Palm Sunday marks the beginning of the end of Lent, the transition into Holy Week and Triduum. This is a particularly beautiful time in our liturgical year, a time to reflect on Jesus’ journey to death. The readings this week begin with Jesus’ entry into Jerusalem, where crowds greet him with honor and praise. We transition away from this joy and excitement to readings that speak to God as our source of strength in times of immense challenge, and we pray Psalm 22: “My God, my God, why have you abandoned me?” We hear of how Jesus is exalted through his humility and obedience. We read of Jesus’ passion and crucifixion.
So many things could be said in response to these readings, and it was difficult for me to know where to begin. I kept coming back to the juxtaposition between Jesus’ triumphant entry into Jerusalem and his subsequent death on the cross. The exaltation of the crowds who proclaim, “Blessed is he who comes in the name of the Lord” stands in stark contrast to the animosity of the crowds yelling, “Crucify him.” As I reflected further, I began thinking about the immensity of Jesus’ death on the cross, the reality of suffering, and the hope our faith can provide us.
Suffering is a part of being human, but we often ignore or downplay our experiences of suffering. Suffering isn’t fun, and it isn’t easy. However, our faith shows us that suffering can be sanctified. We can take the suffering we have experienced, unite it with the suffering of Jesus, and grow in holiness. This isn’t to say that we should seek out suffering or that suffering is inherently good, but rather, through the grace of God, suffering can be transformed.
Jesus provides an example of how suffering might be transformed. It can give us comfort to know the beloved Son of God, the Word Incarnate, also experienced great suffering. While Jesus is at Gethsemane, he tells his disciples “my soul is sorrowful even to death.” He asks God to “let this cup pass from me.” He is mocked and beaten. In his final words, he cries out, “My God, my God, why have you forsaken me?” Despite this, he is faithful, he is humble, and he walks with integrity.
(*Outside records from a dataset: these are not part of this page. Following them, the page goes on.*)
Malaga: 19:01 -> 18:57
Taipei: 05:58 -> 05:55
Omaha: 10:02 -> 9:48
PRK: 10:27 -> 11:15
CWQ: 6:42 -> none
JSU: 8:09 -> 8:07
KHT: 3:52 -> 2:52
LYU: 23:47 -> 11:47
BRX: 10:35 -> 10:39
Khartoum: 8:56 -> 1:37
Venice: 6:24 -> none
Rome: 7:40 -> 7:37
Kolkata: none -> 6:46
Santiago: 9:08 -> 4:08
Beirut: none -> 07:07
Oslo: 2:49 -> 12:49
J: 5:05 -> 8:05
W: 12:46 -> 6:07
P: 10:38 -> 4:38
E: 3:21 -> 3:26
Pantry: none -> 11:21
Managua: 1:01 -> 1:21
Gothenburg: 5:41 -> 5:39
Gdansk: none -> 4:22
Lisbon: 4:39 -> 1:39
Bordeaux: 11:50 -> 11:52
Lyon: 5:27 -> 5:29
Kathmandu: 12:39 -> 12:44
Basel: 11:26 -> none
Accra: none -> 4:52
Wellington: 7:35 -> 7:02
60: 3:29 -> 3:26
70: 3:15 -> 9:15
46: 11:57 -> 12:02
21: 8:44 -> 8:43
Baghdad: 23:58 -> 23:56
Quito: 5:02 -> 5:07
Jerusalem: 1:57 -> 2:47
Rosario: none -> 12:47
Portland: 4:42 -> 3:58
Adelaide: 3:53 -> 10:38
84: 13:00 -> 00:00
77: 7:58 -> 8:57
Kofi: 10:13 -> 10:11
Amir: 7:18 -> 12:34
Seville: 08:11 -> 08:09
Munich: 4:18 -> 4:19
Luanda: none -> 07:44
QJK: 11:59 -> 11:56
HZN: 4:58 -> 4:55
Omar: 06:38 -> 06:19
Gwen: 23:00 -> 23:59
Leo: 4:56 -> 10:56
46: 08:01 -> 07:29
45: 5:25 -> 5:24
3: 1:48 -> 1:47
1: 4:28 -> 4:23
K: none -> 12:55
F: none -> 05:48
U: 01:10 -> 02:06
He says to God, “not as I will, but as you will.” Psalm 22, as quoted by Jesus on the cross, begins with agony and ends with praising God for his help and deliverance. Jesus continually turned to God in times of immense sorrow.
Jesus, through his boundless love for the world, suffered to the point of death for our sake. The power of this journey is that it does not end in death. I pray that all of us may find strength in times of sorrow, and that we may be transformed into a new life.